#### [TASK ITEM]
Reproduce, exactly, the lines of the material below from the line containing "T. +43 (0) 6413 / 83 77" through the line containing "waldapo-wagrain-logo.png", with both end lines included and nothing else.

#### [INFORMATION SUPPLIED]
++++

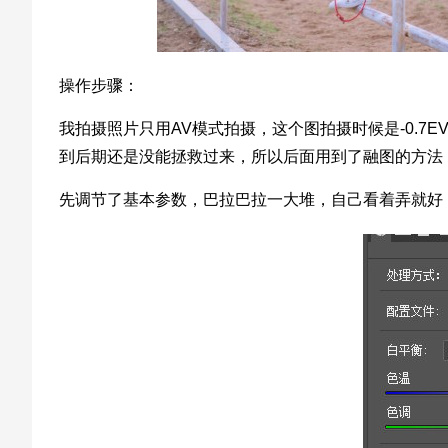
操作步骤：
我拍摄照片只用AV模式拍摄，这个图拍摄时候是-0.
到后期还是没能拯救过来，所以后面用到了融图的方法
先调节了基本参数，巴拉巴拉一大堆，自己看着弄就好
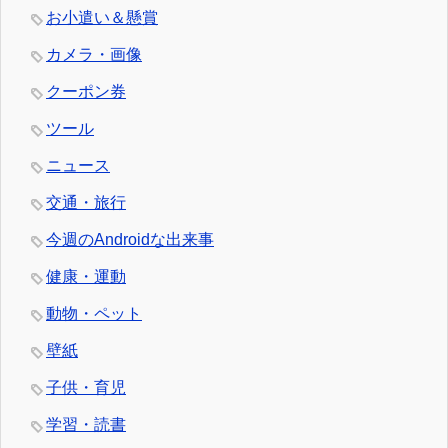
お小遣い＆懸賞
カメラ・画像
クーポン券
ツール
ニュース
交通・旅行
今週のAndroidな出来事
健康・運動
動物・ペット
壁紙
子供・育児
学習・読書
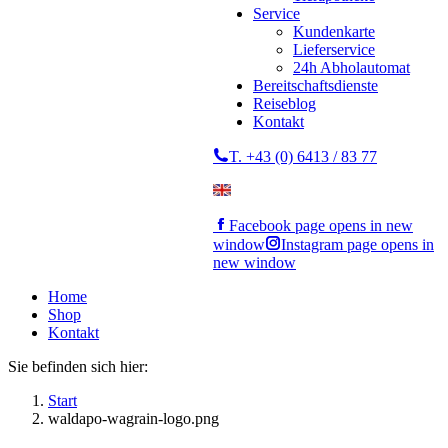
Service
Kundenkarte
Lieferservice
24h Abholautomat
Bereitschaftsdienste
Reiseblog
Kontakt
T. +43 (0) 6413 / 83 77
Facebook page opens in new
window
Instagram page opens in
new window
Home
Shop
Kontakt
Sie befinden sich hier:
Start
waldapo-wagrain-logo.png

++++

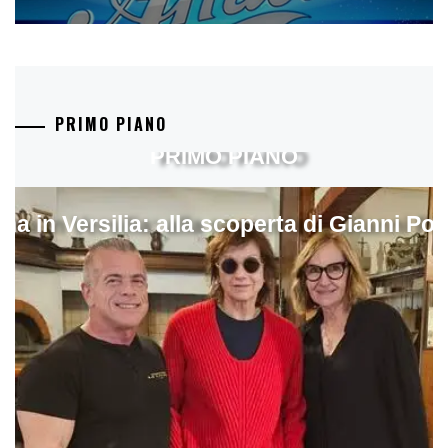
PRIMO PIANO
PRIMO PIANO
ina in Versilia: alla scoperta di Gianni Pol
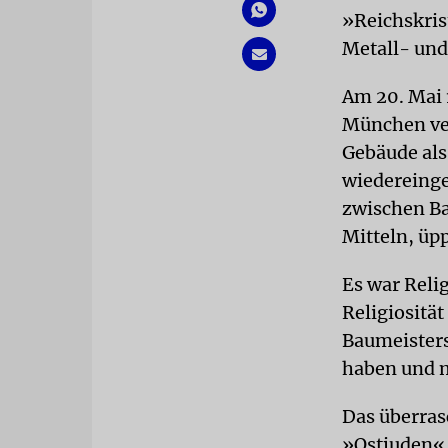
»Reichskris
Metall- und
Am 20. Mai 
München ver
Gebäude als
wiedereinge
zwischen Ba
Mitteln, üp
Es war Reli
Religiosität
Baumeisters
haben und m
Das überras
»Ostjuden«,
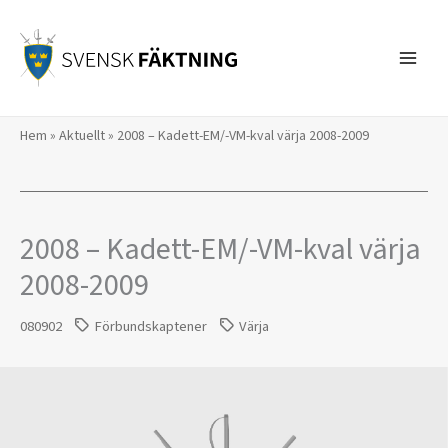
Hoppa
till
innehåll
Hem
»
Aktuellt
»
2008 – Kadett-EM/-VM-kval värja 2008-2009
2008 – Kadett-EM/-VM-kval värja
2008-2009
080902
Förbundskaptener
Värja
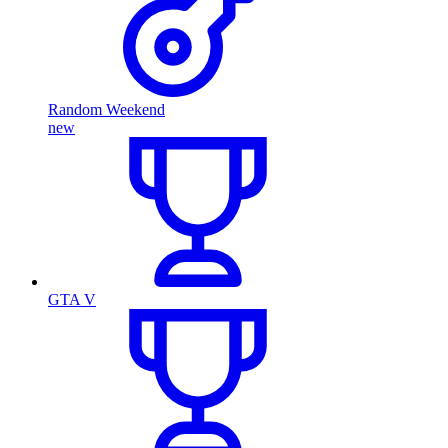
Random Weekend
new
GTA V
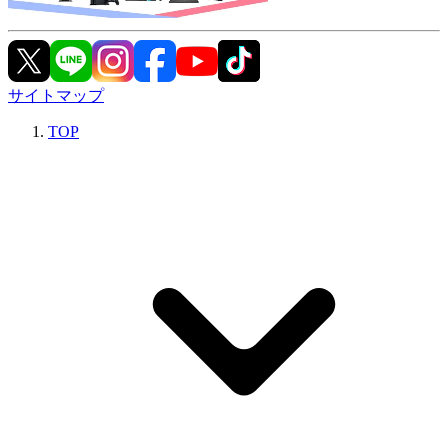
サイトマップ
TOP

++++

#### [TASK SOLUTION]
T. +43 (0) 6413 / 83 77
Facebook page opens in new
window
Instagram page opens in
new window
Home
Shop
Kontakt
Sie befinden sich hier:
Start
waldapo-wagrain-logo.png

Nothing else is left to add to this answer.